Estão sendo cumpridos 11 mandados de prisão preventiva, 14 mandados de
busca e apreensão e três mandados de condução coercitiva, todos
expedidos pela Justiça Federal de Redenção. Além de Ourilância, a
operação também concentra ações na cidade de Porto Nacional, no
Tocantins, e em São José do Rio Preto, em São Paulo. Segundo informações
da Polícia Federal, as investigações sobre a exploração ilegal na terra
índigena começaram no final de 2015. Em sobrevoo da área, realizado em
março deste ano pela Funai e Polícia Federal, os agentes observaram uma
atividade garimpeira na área, em em Ourilândia do Norte.
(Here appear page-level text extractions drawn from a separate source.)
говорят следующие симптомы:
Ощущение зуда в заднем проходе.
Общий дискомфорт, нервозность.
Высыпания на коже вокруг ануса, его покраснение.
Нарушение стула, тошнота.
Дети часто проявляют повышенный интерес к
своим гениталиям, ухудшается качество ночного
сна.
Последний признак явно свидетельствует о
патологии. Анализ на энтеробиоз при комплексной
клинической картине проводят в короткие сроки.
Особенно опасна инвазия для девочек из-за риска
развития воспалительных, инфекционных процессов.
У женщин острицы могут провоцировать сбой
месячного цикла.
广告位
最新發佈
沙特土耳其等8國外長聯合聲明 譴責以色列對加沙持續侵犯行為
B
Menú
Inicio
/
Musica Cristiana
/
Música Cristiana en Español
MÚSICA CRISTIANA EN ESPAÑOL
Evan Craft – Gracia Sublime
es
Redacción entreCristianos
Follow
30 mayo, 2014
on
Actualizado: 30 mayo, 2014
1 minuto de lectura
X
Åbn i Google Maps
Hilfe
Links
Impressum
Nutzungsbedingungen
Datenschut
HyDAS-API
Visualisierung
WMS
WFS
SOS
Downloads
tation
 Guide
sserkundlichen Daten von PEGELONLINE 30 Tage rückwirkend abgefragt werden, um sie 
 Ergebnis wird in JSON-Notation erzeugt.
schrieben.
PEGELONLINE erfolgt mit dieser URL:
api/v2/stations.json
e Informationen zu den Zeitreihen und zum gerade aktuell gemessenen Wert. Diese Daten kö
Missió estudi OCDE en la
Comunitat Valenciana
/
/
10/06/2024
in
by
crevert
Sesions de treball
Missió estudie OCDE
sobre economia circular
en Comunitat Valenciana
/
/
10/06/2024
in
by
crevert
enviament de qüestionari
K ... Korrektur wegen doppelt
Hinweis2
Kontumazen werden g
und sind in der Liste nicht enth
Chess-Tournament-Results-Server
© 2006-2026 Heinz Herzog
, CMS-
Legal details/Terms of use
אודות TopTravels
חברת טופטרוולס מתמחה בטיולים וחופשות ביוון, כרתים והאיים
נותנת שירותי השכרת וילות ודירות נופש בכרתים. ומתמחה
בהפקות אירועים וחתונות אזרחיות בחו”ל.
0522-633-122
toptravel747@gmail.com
Foram
identificadas cerca de 40 (quarenta) pás-carregadeiras, avaliadas em
aproximadamente R$ 400.000,00 (quatrocentos mil reais) cada,
posicionadas em diversos pontos de garimpos situados num raio de
aproximadamente 10 quilômetros.
Ainda segundo a Polícia Federal, a área tem se tornado destino de
garimpeiros clandestinos, onde são extraídos cerca de 20 quilos de ouro
por semana, o que pode movimentar quase 8 milhões de reais por mês,
considerado o valor do grama do ouro no 'mercado negro', onde é
comercializado por aproximadamente R$ 100,00. No local também ficou
comprovado os dandos ambientais causados pela atividade clandestina como
desvio do curso de rios, desmonte hidráulico (no caso de garimpagem
mecânica), aterramento de rios e contaminação do solo, ar e águas
através de metais pesados, principalmente o mercúrio. Os investigados
vão responder pelos crimes de usurpação de bem da União, extração de
recursos minerais sem autorização, dano ambiental, receptação
qualificada, além do crime de lavagem de capitais, entre outros.